The SAS lines, 15 plants each, were planted in an experimental field and were examined for lateral shoot development. Again, primary lateral shoots were not suppressed significantly in the mutant lines (Table 4). Then, the number and weight of secondary lateral shoots were well suppressed. Those of tertiary ones were suppressed nearly completely. Therefore, the observation made in the RNAi lines in a greenhouse was faithfully reproduced in the EMS mutants in the field trial. It is particularly interesting that the position of the primary lateral shoots was shifted upward in the SAS-ls and SAS-bl1 mutant lines (Fig. 2d and 2f) in the field trial and also in a greenhouse (data not shown). No such shift was observed in the RNAi lines in the greenhouse (Fig. 2b). The positions of the secondary and tertiary lateral shoots in the mutant lines and the RNAi lines were unchanged. Only the position of the primary lateral shoots was affected, for reasons that remain unclear.
Field trials in commercial production areas
Field trials in commercial production areas were conducted to examine agronomic characteristics of the mutant lines. The ls-1 and bl1-1 mutations were introduced into a flue-cured tobacco variety, 'Coker319', widely grown in Japan by backcross breeding (Table 3). Because of space limitations, the rev mutation was not tested.
Results of the trials of the backcross lines are presented in Table 5 for Coker319-ls-1 at four locations and Coker319-bl1-1 at two locations. A plot of 10 plants was replicated twice for each line at all locations. Overall, the mutant lines did not differ much from the original 'Coker319' in leaf yield or the other measurements, although small but statistically significant differences were found as explained hereinafter. Coker319-ls-1 was earlier in days to flower, higher in plant height, larger in leaf length, larger in leaf width, with darker leaf color than 'Coker319' at one or more locations. Coker319-bl1-1 had lower plant height, more numerous leaves, smaller leaf width at 1/2 from the top, and lighter leaf color than 'Coker319' at one or two locations. Therefore, no problems were found in the mutant lines as raw materials. The continuation of the trials was decided. In addition, reduction of lateral shoot developments, especially of secondary and tertiary lateral shoots, was observed. The labor necessary for removal of lateral shoots of Coker319-ls-1 was lower by 52% than that of 'Coker319' in a preliminary survey (Supplemental Table S2).
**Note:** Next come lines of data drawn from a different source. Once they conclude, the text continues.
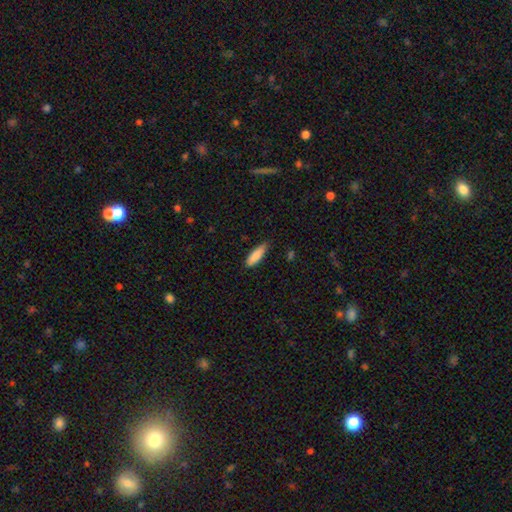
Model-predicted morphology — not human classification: Smooth or featured: smooth — 87% (featured or disk — 7%)
How rounded: cigar-shaped — 52% (in between — 47%)
Merging: none — 77% (minor disturbance — 19%)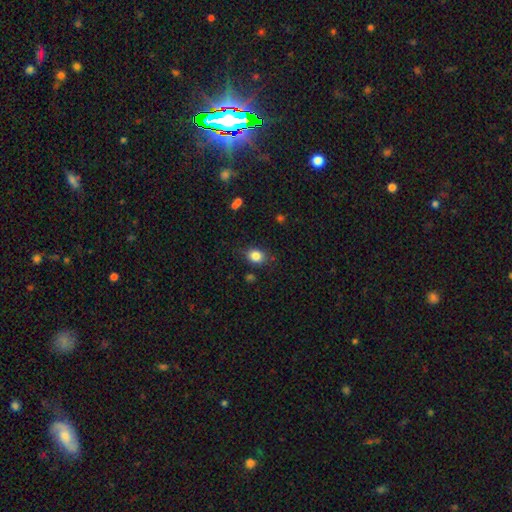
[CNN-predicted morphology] smooth-or-featured: smooth: 84% | star or artifact: 10% | featured or disk: 6%
  how-rounded: in between: 54% | round: 45% | cigar-shaped: 1%
  merging: none: 79% | minor disturbance: 15% | major disturbance: 4% | merger: 2%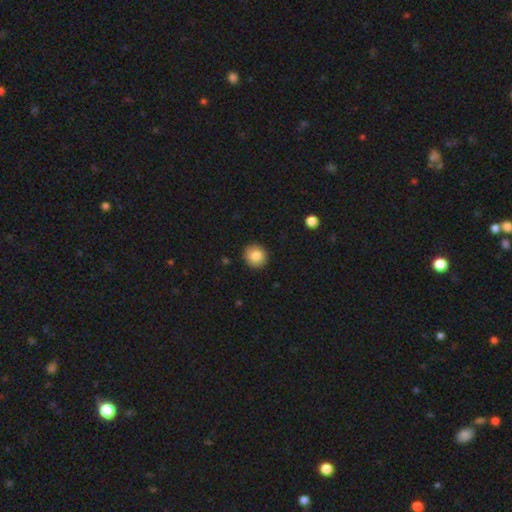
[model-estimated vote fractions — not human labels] Q: Smooth or featured?
A: smooth (84%); runner-up: star or artifact (8%)
Q: How rounded?
A: round (91%); runner-up: in between (8%)
Q: Merging?
A: none (91%); runner-up: minor disturbance (6%)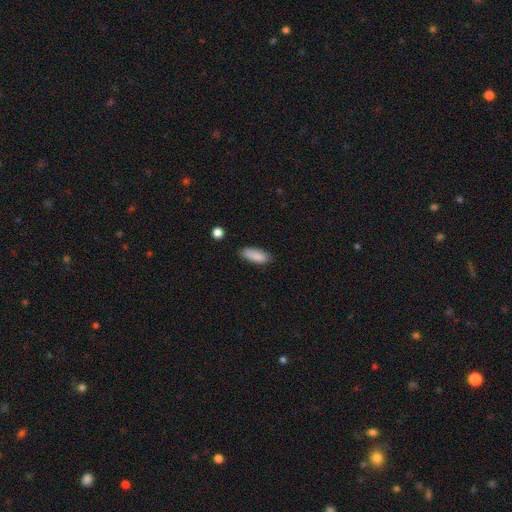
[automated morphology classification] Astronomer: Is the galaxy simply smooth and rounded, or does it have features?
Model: smooth — 88%.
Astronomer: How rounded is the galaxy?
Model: in between — 75%.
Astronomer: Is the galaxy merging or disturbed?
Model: none — 80%.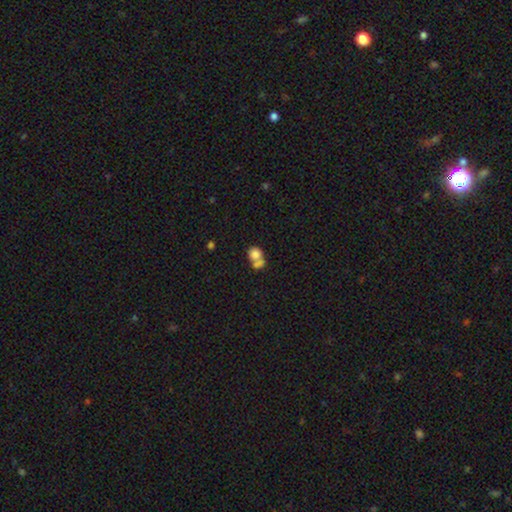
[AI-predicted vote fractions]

Other characteristics of the mutants
During the course of the study, some other phenotypic alterations were noticed. Leaves of 4–5-week-old Coker319-ls-1 plants occasionally turned yellow in nursery boxes (Fig. 2h). It was then confirmed that the same phenotype was observed in a growth chamber when 4–5-week-old Coker319-ls-1 plants were grown at 15 °C, although they were normal at 28 °C. Results show that the Coker319-ls-1 leaf color was cold-sensitive. Some plants were probably exposed to low temperatures in the nursery boxes. However, yellowed plants recovered quickly and showed no growth delay.
Petals of most of the flowers of SAS-ls-1, SAS-ls-2, and Coker319-ls-1 plants were split (Fig. 2i) in greenhouses and in the field. In severe cases, pistils and stamens were completely exposed (Fig. 2j). Seed yield from these flowers decreased considerably, by 35% and 55% of the wild type lines, respectively, by natural and hand pollination (Supplemental Fig. S1).
Flowers of Coker319-bl1-1 plants were 73% fewer than those of the wild type lines in the field trials (Supplemental Fig. S2). The seed yield from the flowers of Coker319-bl1-1 was 72% of that of 'Coker319' (Supplemental Fig. S1).